When I try to graph this dataset with ggplot
data <- read.csv("GCdataViz/test2.csv")
p <- ggplot(data, aes(x=Date, y=Percent, group=1)) +
geom_point(size = 3)
p
I get this graph
As you can see the null values are plotted, and the Y axis is also odd... The 3% datapoint is plotted above the 23%. It seems ggplot
doesn't do too well with standardizing axes with percentages. is there a way I can set the correct range for the Y axis assuming I DO NOT KNOW the percentage values (assuming I am abstracted to the actual dataset other than it is a Percent column).
The column Percent
is a factor. By default, factor labels are orderer alphabetically. Hence, 3.00%
comes after 12.00%
. It will work if you transform the values of Percent
to numeric values:
The data:
data <- read.table(text = "Date Percent
2012-01 3.00%
2012-02 43.00%
2012-03 54.00%
2012-04 43.00%
2012-05 43.00%
2012-06 23.00%
2012-07 12.00%
2012-08
2012-09
2012-10
2012-11
2012-12 ", header = TRUE, fill = TRUE)
Create a new variable, Percent2
, with numeric values:
data <- transform(data,
Percent2 = replace(as.numeric(gsub("%", "", Percent)),
Percent == "", 0))
# Date Percent Percent2
# 1 2012-01 3.00% 3
# 2 2012-02 43.00% 43
# 3 2012-03 54.00% 54
# 4 2012-04 43.00% 43
# 5 2012-05 43.00% 43
# 6 2012-06 23.00% 23
# 7 2012-07 12.00% 12
# 8 2012-08 0
# 9 2012-09 0
# 10 2012-10 0
# 11 2012-11 0
# 12 2012-12 0
Plot:
library(ggplot2)
ggplot(data, aes(x = Date, y = Percent2)) +
geom_point(size = 3)
Sven's answer gets OP most of the way home, but I believe OP does not want any points at all plotted for the values that were blank in the original Excel sheet. This can be accomplished one of two ways:
Use Sven's solution, followed by data$Percent2[data$Percent2==0] <- NA
. (This will fail if you have real percent values that are equal to zero, as well as blank values.)

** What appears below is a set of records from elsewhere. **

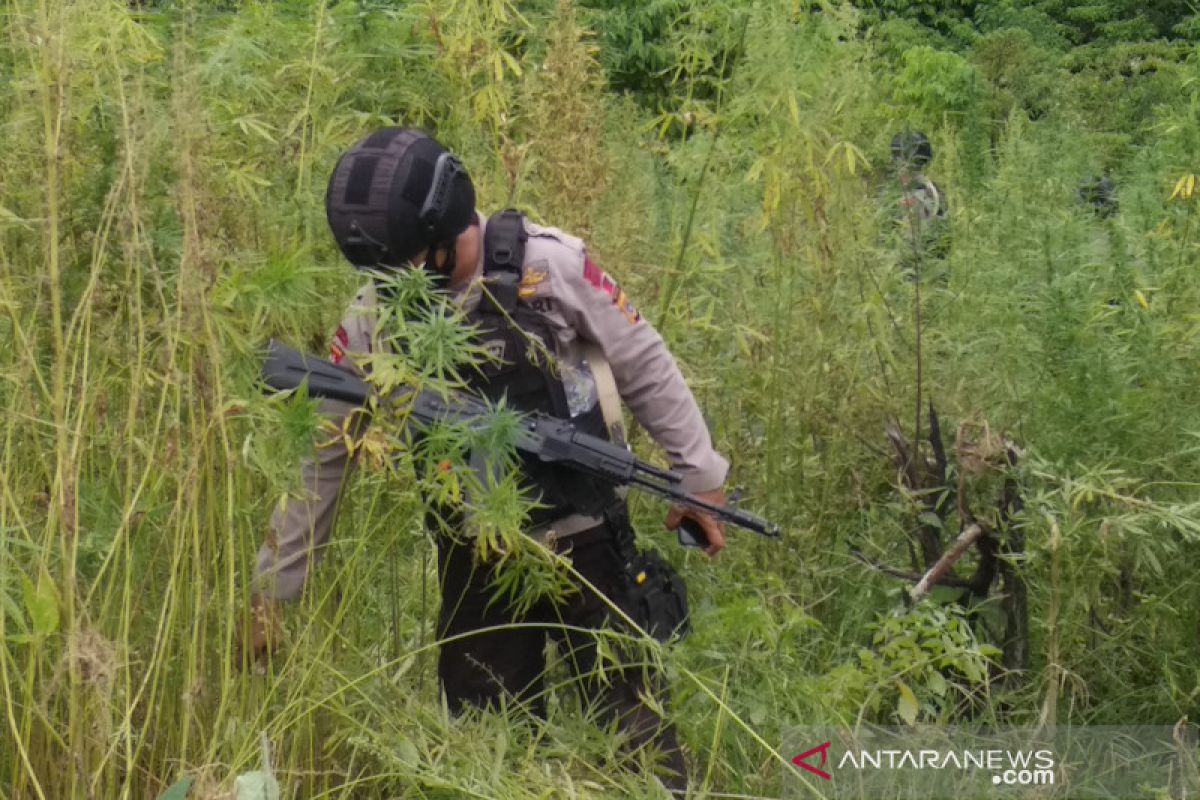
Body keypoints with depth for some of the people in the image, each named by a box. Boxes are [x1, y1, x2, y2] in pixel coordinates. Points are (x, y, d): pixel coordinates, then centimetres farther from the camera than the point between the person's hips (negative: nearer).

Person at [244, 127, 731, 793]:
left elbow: (644, 367, -4)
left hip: (584, 542, -3)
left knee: (636, 726, 9)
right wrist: (270, 590, 2)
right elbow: (324, 460, 0)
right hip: (474, 562, 3)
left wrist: (698, 476, 0)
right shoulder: (372, 319, -7)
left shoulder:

Better, in my opinion: When you save the original Excel sheet as a .csv file, make sure the Percentage column is formatted as Number
(i.e., Format -> Cells
and choose Number
.) Make sure to include as many decimal places as are useful, since the exported text file will only have as many decimal places as you see on screen. For instance, a cell with value =1/3
will be exported as 0.3
if you only display one decimal place. Obviously you'll need to multiply by 100 in order to have R display percentage values rather than decimal fractions. R will import the blank spaces as NA
, and you won't have to do any further processing.